Pain flickered in Eva’s eyes as she pulled off her sealskin cap and trudged off, shaking her head. Ever since Eva’s newborn daughter had died in the “morale bombing” of Tsaritsyn—along with her husband, parents, and siblings—she’d not just lost faith. She was angry with God. Probably angrier than she was with the Germans.
Sometimes Natalya thought that the “tempering force” that was Eva was only there because of her need for revenge. The longer they flew, the more Germans they could kill. Ultimately that was everyone’s goal, but there was something in the cold efficiency of Eva’s flying, the fine line between risk and reward that made Natalya wonder what would happen if they were ever faced with a situation where their two lives could be traded for far more German deaths.
How many Germans would she sacrifice us both to kill? What number would make her do it without hesitation?
Natalya shudd
ered, suddenly cold despite the fur-lined flight jacket, the insulated coveralls, and the boots fit for an empress. What the Tsarina could not give them in aircraft, she had at least made up for by making sure they were well-dressed for their jobs. Of course, the clothes did not keep out all the cold, but were the difference between a little numbness and frostbite.
Their two mechanics were already careening the motorized sardine-tin-on-wheels—what their American allies called a “Jeep”—onto the tarmac.
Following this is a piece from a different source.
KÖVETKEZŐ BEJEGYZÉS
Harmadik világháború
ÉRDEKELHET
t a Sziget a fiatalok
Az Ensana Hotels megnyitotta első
Natalya shielded her eyes against the sunrise. Olga Tokranova’s blonde head barely peeked above the steering wheel as she swerved left and right again, going all the way off the tarmac with one set of wheels before pulling back onto it again. Still getting used to the steering wheel being on the left, their eighteen-year-old mechanic was more than a few centimeters shy of the height the Ford engineers had obviously had in mind for a driver. Her older sister Vera was in the passenger seat, holding on for dear life.
Olga hit the brakes, kicking up a spray of dead weeds, dust and rocks, and leaving a streak of rubber two Jeep-lengths long. Tortured gears screamed in agony as she backed up like she was retreating from a German battalion, and came to a stop in a cloud of smoke and swirling debris. Vera stumbled out of the vehicle, her otherwise pale skin looking more like the vehicle’s green than not and glared at Olga.
“That’s it,” Vera said, holding her forefinger out like a babushka threatening an errant grandchild. “No more driving for you.”